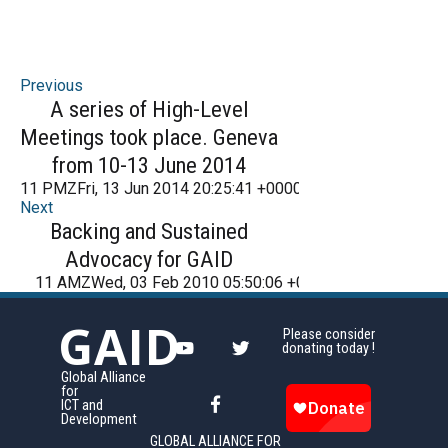
Previous
A series of High-Level
Meetings took place. Geneva
from 10-13 June 2014
11 PMZFri, 13 Jun 2014 20:25:41 +000025Friday 2016
Next
Backing and Sustained
Advocacy for GAID
11 AMZWed, 03 Feb 2010 05:50:06 +000050Wednesday 
GAID
Please consider
donating today !
Global Alliance
for
ICT and
Development
GLOBAL ALLIANCE FOR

# [DIRECTIONS FOR THIS TASK]
Repeat the entries exactly. Any picture is to be left out.

# [OUTPUT OF THE EXERCISE]
Previous
A series of High-Level
Meetings took place. Geneva
from 10-13 June 2014
11 PMZFri, 13 Jun 2014 20:25:41 +000025Friday 2016
Next
Backing and Sustained
Advocacy for GAID
11 AMZWed, 03 Feb 2010 05:50:06 +000050Wednesday 
GAID
Please consider
donating today !
Global Alliance
for
ICT and
Development
GLOBAL ALLIANCE FOR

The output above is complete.